Source records:
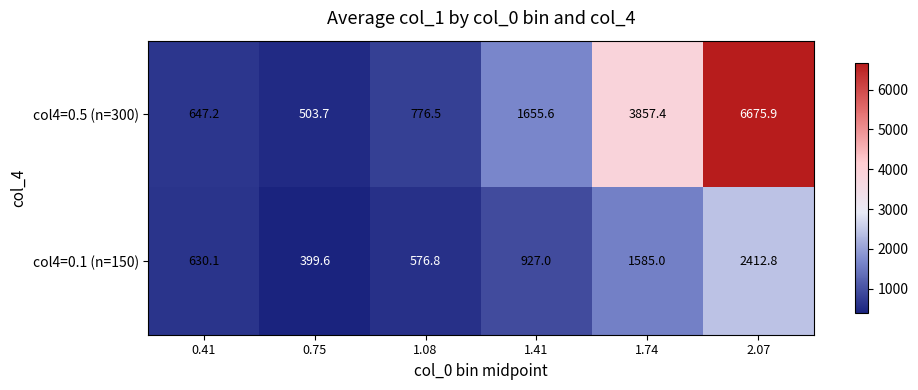

Which series has the widest spread of values?

col4=0.5 (n=300)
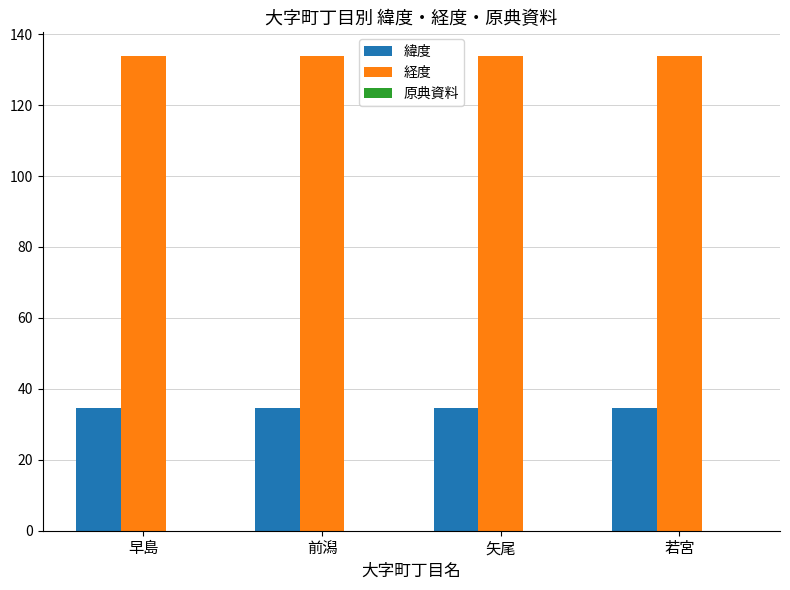

What position from the right is 前潟?

3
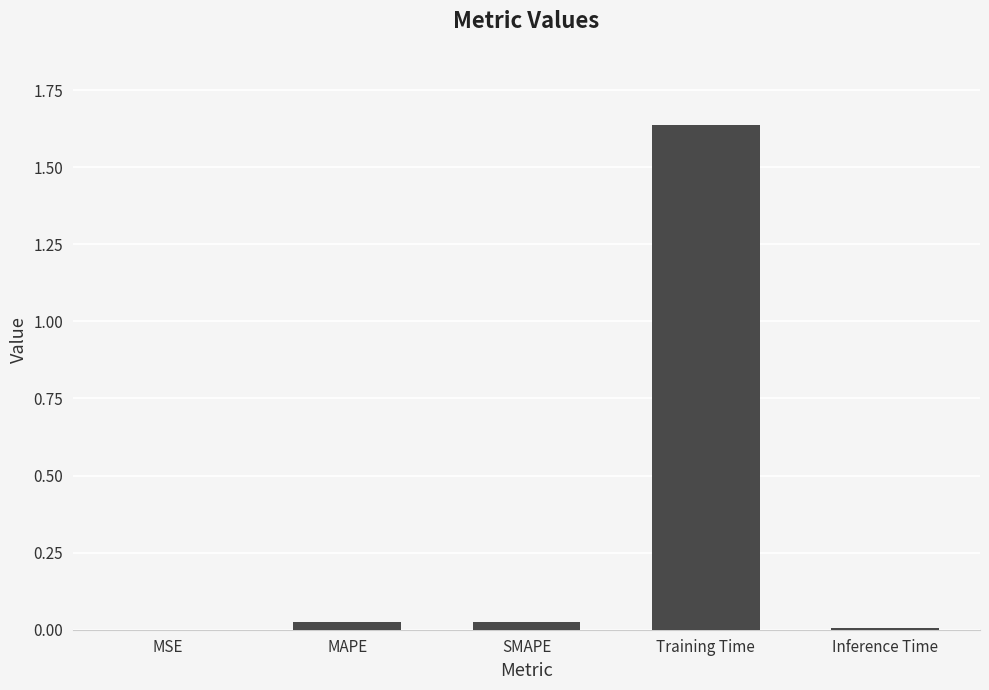

The chart shows a value of 0.0 at SMAPE. True or false?

True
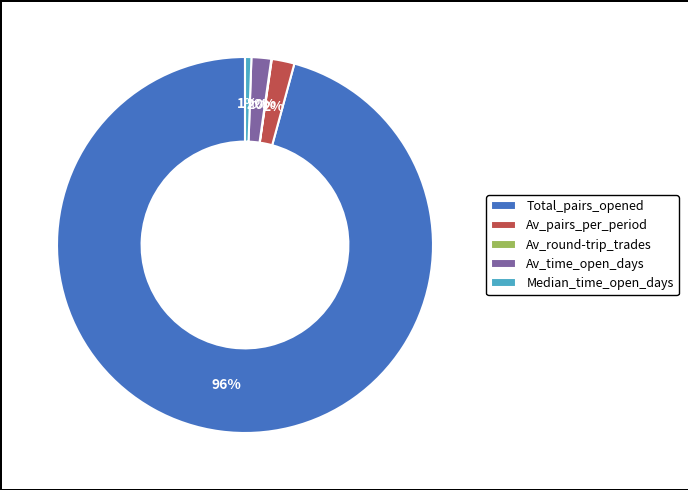

Between Median_time_open_days and Av_time_open_days, which is larger?

Av_time_open_days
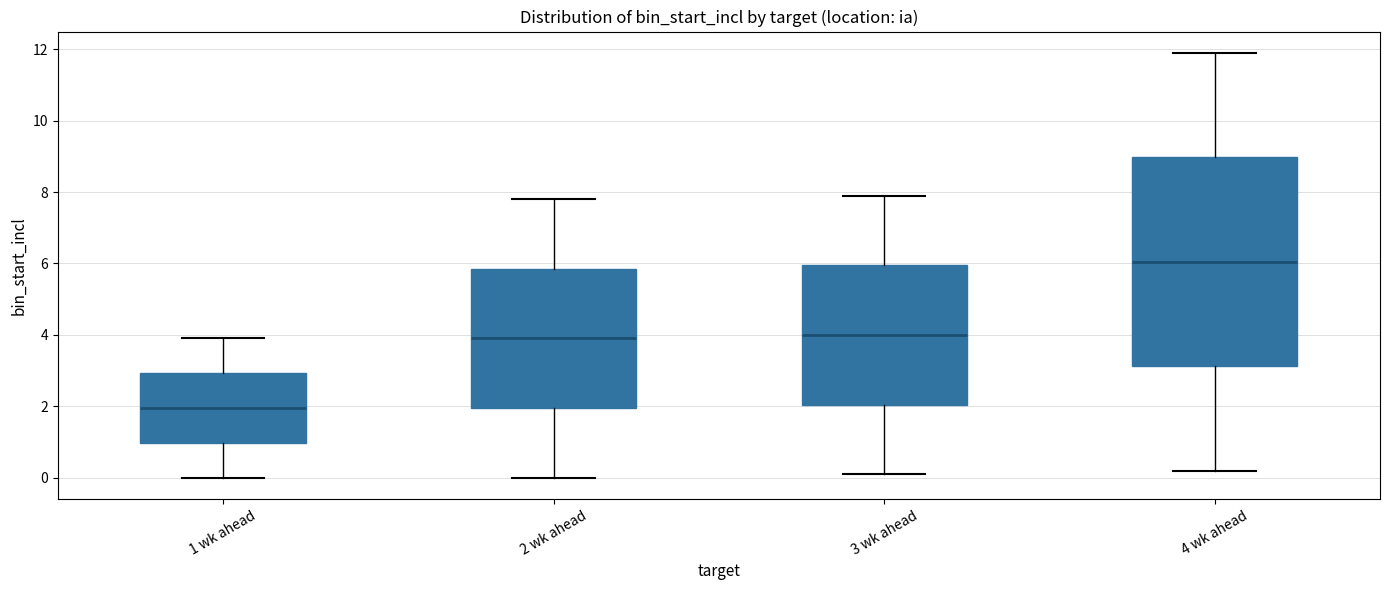

Reading left to right, transcribe this box plot: for each box, give where its median line is, the range the box spans, and where its two whiskers end, as read against the y-axis. The values are not printed on the chart, so give them approximately, as read against the axis.

1 wk ahead: median 2.0, box 1.0 to 3.0, whiskers 0.0 to 4.0
2 wk ahead: median 4.0, box 2.0 to 5.8, whiskers 0.0 to 7.8
3 wk ahead: median 4.0, box 2.0 to 6.0, whiskers 0.2 to 8.0
4 wk ahead: median 6.0, box 3.2 to 9.0, whiskers 0.2 to 12.0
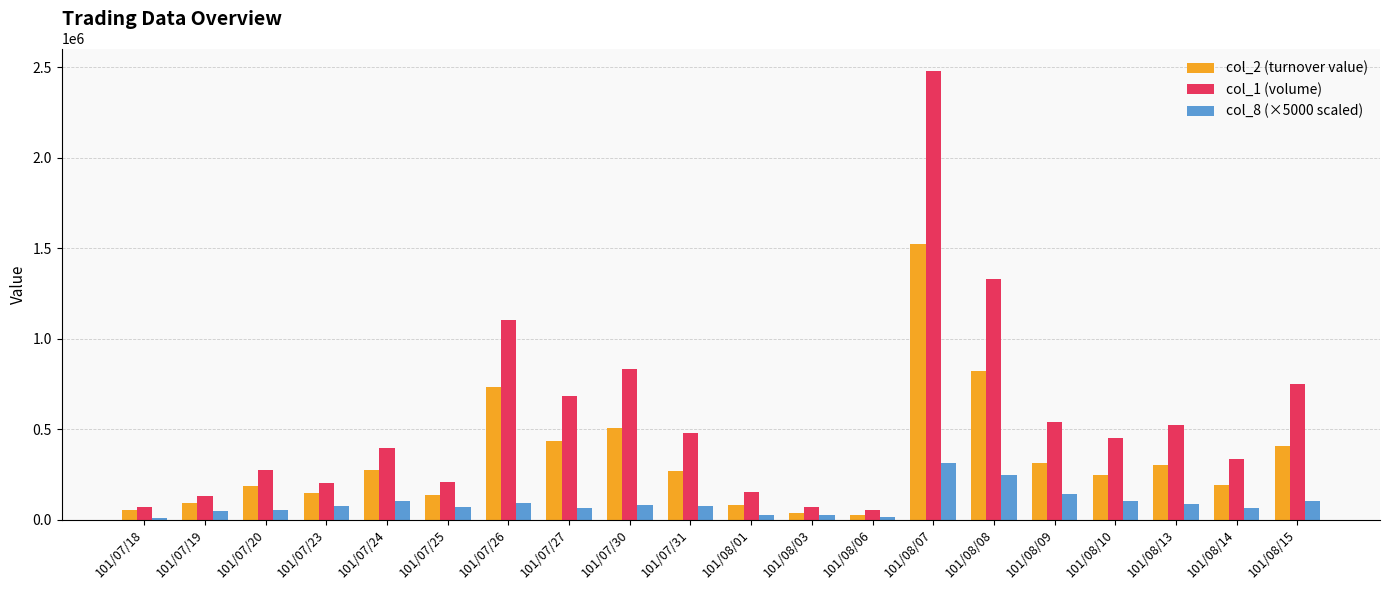

Rank the series at 101/07/25 from lowest to highest value.

col_8 (×5000 scaled), col_2 (turnover value), col_1 (volume)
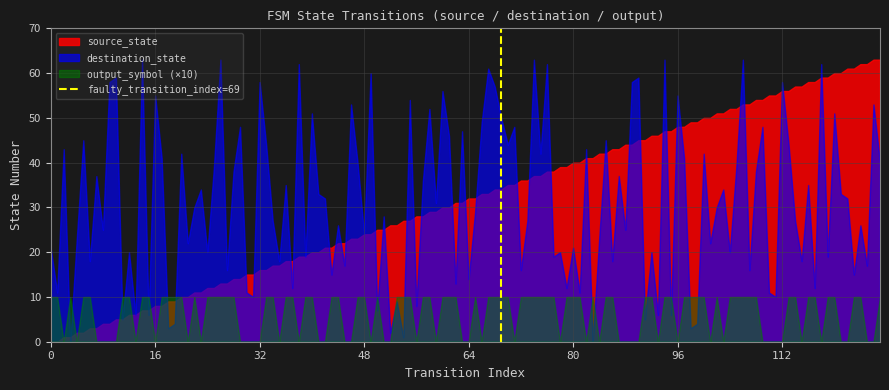

What is the maximum value shown in the chart?

63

■ **Work item**:
Recast all of the material above as a numbered list, one line per entry, skipping the blank lines. Leave the picture lines out.

■ **Written answer**:
1. Which series has the widest spread of values?
2. col4=0.5 (n=300)
3. What position from the right is 前潟?
4. 3
5. The chart shows a value of 0.0 at SMAPE. True or false?
6. True
7. Between Median_time_open_days and Av_time_open_days, which is larger?
8. Av_time_open_days
9. Reading left to right, transcribe this box plot: for each box, give where its median line is, the range the box spans, and where its two whiskers end, as read against the y-axis. The values are not printed on the chart, so give them approximately, as read against the axis.
10. 1 wk ahead: median 2.0, box 1.0 to 3.0, whiskers 0.0 to 4.0
11. 2 wk ahead: median 4.0, box 2.0 to 5.8, whiskers 0.0 to 7.8
12. 3 wk ahead: median 4.0, box 2.0 to 6.0, whiskers 0.2 to 8.0
13. 4 wk ahead: median 6.0, box 3.2 to 9.0, whiskers 0.2 to 12.0
14. Rank the series at 101/07/25 from lowest to highest value.
15. col_8 (×5000 scaled), col_2 (turnover value), col_1 (volume)
16. What is the maximum value shown in the chart?
17. 63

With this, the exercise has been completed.